Raw data:
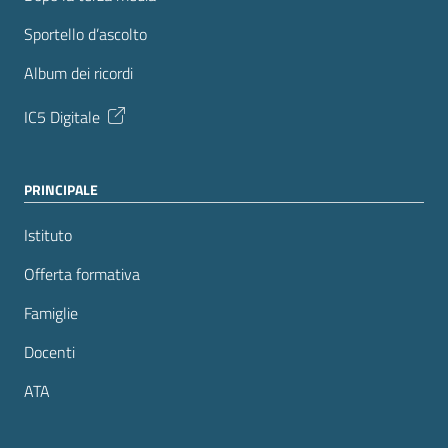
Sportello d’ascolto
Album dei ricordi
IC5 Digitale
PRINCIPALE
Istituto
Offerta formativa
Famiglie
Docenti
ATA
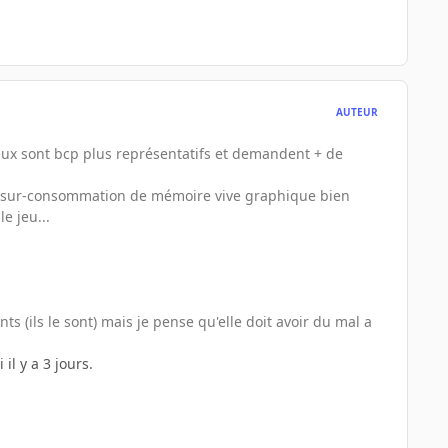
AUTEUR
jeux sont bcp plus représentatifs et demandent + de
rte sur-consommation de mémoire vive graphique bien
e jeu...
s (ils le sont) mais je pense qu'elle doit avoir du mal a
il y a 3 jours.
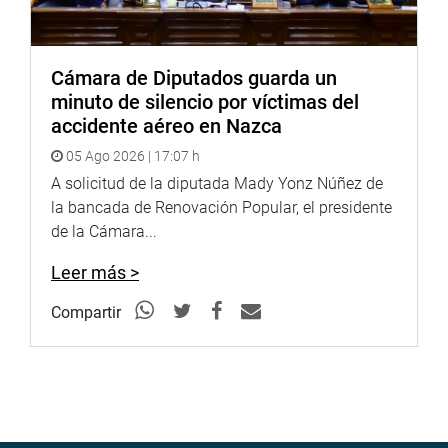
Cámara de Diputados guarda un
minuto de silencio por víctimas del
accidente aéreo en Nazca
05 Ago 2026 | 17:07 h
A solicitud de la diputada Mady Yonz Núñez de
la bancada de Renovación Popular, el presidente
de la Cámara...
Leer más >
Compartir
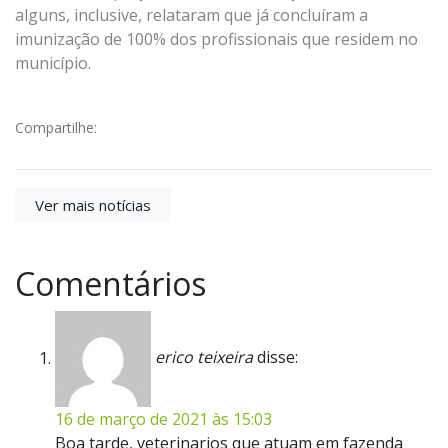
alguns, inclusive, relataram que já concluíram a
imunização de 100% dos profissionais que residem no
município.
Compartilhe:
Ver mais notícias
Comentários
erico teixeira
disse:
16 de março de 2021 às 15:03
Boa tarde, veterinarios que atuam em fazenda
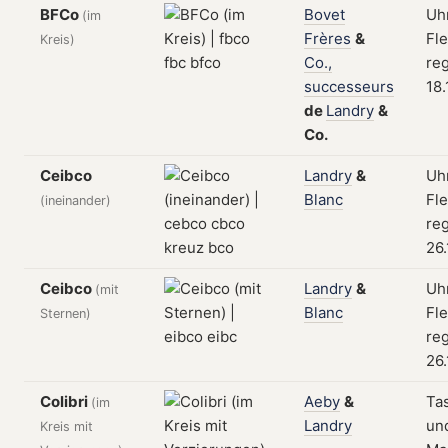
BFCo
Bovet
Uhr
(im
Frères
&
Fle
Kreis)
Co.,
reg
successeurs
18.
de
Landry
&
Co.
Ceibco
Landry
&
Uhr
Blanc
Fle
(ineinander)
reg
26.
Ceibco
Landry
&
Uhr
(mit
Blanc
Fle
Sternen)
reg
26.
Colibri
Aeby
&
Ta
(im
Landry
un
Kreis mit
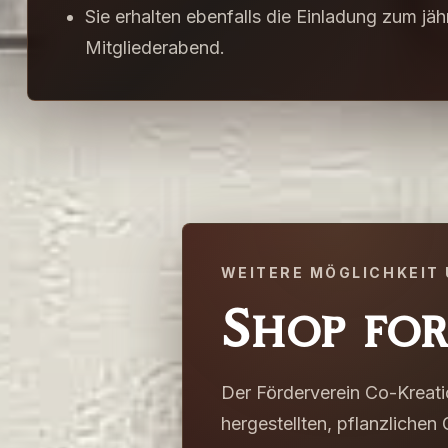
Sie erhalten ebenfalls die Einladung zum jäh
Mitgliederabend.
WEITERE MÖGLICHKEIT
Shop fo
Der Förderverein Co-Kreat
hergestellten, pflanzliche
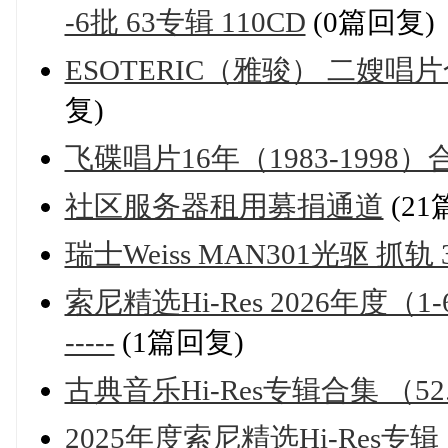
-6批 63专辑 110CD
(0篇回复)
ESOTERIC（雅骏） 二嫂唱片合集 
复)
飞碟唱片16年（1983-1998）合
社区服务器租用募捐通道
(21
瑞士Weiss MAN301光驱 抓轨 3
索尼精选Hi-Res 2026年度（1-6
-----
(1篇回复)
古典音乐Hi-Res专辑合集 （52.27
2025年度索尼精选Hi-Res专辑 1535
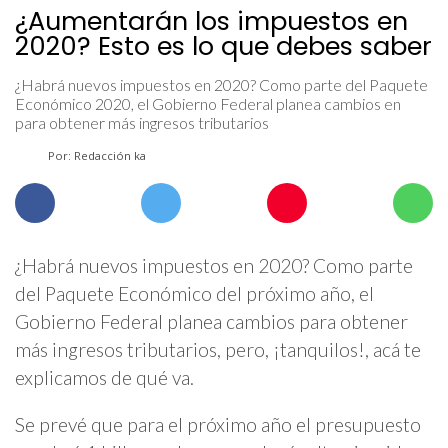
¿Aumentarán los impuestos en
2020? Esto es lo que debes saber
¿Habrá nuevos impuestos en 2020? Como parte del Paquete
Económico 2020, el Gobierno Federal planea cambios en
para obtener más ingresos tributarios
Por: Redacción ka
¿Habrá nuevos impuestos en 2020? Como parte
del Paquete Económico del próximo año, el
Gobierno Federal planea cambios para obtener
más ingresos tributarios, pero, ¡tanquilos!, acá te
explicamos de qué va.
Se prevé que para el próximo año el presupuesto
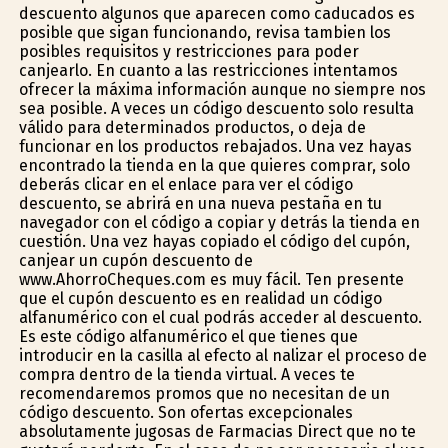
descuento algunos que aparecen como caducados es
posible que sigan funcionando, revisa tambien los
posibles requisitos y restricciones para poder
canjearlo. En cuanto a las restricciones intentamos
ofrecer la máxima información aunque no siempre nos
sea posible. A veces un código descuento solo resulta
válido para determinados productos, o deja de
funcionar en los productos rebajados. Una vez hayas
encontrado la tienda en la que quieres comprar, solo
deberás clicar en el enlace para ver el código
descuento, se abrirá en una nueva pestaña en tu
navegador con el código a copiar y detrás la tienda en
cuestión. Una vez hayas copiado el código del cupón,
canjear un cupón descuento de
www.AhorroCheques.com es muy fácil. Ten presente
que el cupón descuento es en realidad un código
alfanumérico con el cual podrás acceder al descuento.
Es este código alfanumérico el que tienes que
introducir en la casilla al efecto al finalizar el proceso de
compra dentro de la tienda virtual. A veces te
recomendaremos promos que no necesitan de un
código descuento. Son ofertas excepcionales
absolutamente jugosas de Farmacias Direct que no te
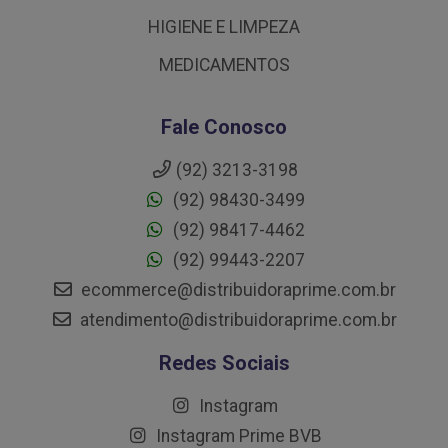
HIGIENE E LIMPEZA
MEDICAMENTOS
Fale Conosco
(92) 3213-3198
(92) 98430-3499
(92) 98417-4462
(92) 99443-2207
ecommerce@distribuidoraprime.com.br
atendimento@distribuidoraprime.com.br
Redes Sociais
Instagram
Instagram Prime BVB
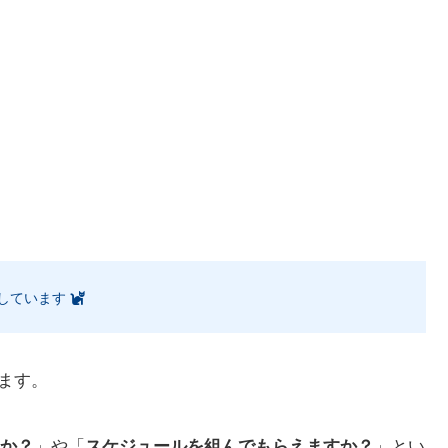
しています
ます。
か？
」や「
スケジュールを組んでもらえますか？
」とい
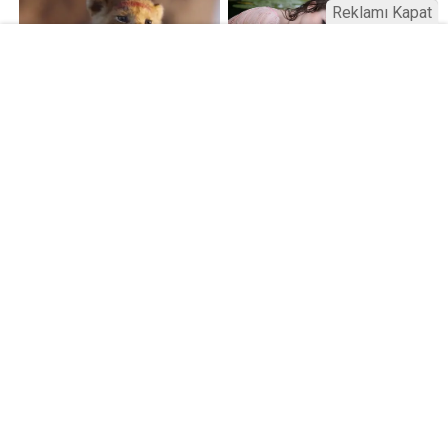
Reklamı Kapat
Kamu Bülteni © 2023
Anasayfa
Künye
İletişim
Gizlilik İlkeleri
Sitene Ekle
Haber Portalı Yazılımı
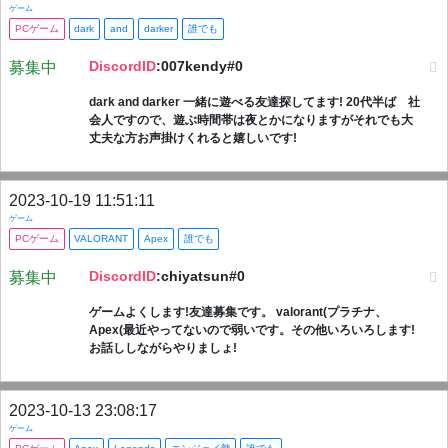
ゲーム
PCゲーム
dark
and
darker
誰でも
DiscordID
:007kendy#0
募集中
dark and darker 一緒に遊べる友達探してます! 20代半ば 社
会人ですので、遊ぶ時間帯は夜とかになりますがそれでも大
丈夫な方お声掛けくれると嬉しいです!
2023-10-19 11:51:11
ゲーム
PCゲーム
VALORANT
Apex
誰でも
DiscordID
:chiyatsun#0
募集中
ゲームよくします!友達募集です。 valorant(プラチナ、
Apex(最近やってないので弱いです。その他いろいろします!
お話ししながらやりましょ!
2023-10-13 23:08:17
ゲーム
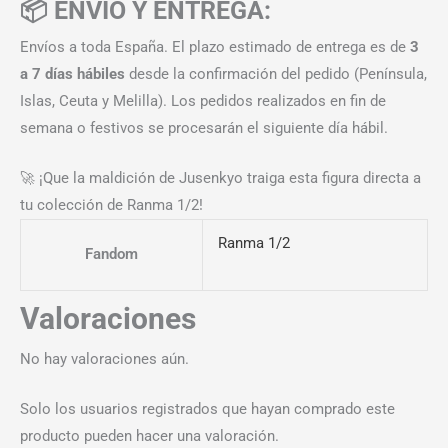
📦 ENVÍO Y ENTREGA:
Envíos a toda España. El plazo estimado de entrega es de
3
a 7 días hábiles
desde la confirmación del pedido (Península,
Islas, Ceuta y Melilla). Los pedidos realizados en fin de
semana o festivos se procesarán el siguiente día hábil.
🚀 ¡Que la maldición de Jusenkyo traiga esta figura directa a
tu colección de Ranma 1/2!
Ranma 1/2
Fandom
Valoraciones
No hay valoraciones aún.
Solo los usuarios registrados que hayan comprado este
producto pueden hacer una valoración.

* * *

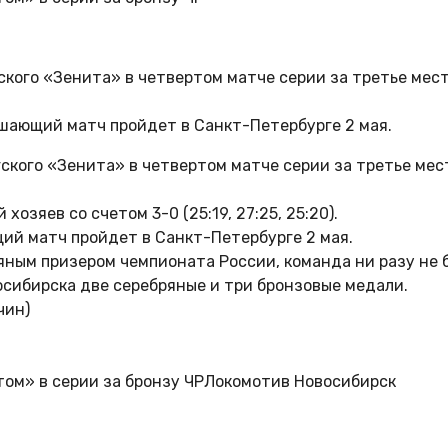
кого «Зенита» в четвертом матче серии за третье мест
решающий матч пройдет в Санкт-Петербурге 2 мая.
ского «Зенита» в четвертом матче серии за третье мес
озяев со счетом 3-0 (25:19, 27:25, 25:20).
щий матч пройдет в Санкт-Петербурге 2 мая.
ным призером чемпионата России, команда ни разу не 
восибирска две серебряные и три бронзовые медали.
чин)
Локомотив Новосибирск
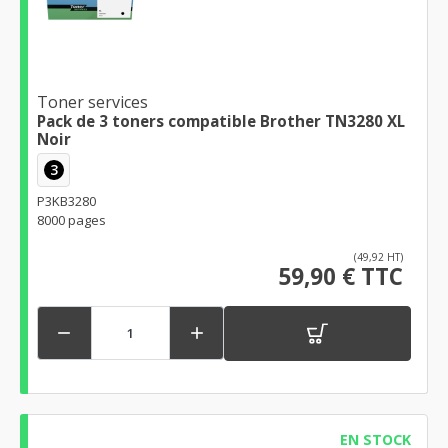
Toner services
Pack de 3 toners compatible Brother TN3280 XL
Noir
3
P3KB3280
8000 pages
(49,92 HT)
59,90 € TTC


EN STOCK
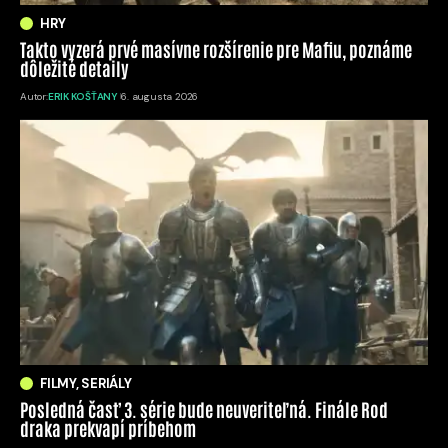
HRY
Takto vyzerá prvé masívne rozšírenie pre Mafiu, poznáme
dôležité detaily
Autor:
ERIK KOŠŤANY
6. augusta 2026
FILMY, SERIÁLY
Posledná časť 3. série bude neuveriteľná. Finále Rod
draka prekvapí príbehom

Your objective:
The expected answer is a copy of each line in the listing above that contains "restricciones".

Solved exercise:
posibles requisitos y restricciones para poder
canjearlo. En cuanto a las restricciones intentamos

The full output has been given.